Exercise:
Please write out each entry exactly as it appears.

Dataset extract:
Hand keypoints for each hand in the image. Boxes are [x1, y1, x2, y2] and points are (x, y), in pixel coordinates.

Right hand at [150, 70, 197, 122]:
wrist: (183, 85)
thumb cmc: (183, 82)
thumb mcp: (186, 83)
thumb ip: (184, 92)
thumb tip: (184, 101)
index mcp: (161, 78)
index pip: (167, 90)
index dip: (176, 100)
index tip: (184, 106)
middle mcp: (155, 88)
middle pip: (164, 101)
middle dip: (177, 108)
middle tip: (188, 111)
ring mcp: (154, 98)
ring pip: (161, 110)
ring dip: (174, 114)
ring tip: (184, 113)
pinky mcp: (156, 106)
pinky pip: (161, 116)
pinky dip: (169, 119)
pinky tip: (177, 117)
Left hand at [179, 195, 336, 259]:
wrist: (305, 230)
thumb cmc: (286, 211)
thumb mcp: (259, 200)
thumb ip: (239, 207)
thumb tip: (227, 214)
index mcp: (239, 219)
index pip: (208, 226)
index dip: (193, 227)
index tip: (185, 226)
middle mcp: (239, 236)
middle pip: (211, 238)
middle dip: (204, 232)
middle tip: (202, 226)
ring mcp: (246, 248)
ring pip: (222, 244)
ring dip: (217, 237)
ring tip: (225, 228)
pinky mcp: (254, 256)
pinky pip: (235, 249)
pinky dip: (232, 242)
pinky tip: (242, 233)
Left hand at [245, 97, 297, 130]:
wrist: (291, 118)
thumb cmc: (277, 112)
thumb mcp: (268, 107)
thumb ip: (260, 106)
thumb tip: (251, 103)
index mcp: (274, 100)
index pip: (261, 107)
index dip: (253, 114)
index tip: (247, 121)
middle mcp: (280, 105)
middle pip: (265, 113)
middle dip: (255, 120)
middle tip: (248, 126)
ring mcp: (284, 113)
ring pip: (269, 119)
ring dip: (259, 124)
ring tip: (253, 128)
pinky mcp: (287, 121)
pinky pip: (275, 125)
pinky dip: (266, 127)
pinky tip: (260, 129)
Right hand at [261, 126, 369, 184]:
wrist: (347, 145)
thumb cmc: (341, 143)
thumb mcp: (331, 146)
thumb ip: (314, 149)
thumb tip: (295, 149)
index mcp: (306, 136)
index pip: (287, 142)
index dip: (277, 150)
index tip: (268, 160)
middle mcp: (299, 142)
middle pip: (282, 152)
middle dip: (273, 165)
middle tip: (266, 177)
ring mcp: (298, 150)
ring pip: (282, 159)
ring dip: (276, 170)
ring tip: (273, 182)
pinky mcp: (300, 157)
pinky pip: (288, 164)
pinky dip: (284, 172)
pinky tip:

Answer section:
Hand keypoints for each hand in the image. Boxes are [x1, y1, x2, y2] and points are (x, y), in pixel coordinates.

Right hand at [150, 70, 197, 122]:
wrist: (183, 85)
thumb cmc: (183, 82)
thumb mcp: (186, 83)
thumb ip: (184, 92)
thumb tip: (184, 101)
index mcp: (161, 78)
index pip: (167, 90)
index dip: (176, 100)
index tip: (184, 106)
middle mcp: (155, 88)
middle pip: (164, 101)
middle dip: (177, 108)
middle tip: (188, 111)
ring mcp: (154, 98)
ring pip: (161, 110)
ring dip: (174, 114)
ring tip: (184, 113)
pinky mcp: (156, 106)
pinky pip: (161, 116)
pinky dip: (169, 119)
pinky tip: (177, 117)
Left hand at [179, 195, 336, 259]:
wrist: (305, 230)
thumb cmc: (286, 211)
thumb mcp: (259, 200)
thumb ip: (239, 207)
thumb tip: (227, 214)
index mcp: (239, 219)
index pip: (208, 226)
index dip: (193, 227)
index tip: (185, 226)
middle mcp: (239, 236)
middle pip: (211, 238)
middle dip: (204, 232)
middle tip: (202, 226)
ring mcp: (246, 248)
ring pip: (222, 244)
ring dip: (217, 237)
ring tip: (225, 228)
pinky mcp: (254, 256)
pinky pip: (235, 249)
pinky dip: (232, 242)
pinky tip: (242, 233)
Left hand at [245, 97, 297, 130]:
wrist: (291, 118)
thumb cmc: (277, 112)
thumb mcp: (268, 107)
thumb ip: (260, 106)
thumb tip: (251, 103)
index mcp: (274, 100)
index pip: (261, 107)
index dip: (253, 114)
index tip: (247, 121)
middle mcp: (280, 105)
middle pip: (265, 113)
middle dip: (255, 120)
middle tip: (248, 126)
ring mcp: (284, 113)
ring pip: (269, 119)
ring dip: (259, 124)
ring tip: (253, 128)
pinky mcp: (287, 121)
pinky pip: (275, 125)
pinky dip: (266, 127)
pinky tip: (260, 129)
Right hand at [261, 126, 369, 184]:
wrist: (347, 145)
thumb cmc: (341, 143)
thumb mcp: (331, 146)
thumb ip: (314, 149)
thumb tip: (295, 149)
index mcp: (306, 136)
index pip: (287, 142)
index dip: (277, 150)
index tip: (268, 160)
middle mcp: (299, 142)
middle pip: (282, 152)
middle dip: (273, 165)
middle tip: (266, 177)
ring mcp: (298, 150)
ring pip: (282, 159)
ring dip: (276, 170)
ring tip: (273, 182)
pinky mcp: (300, 157)
pinky pip: (288, 164)
pinky dip: (284, 172)
pinky tip:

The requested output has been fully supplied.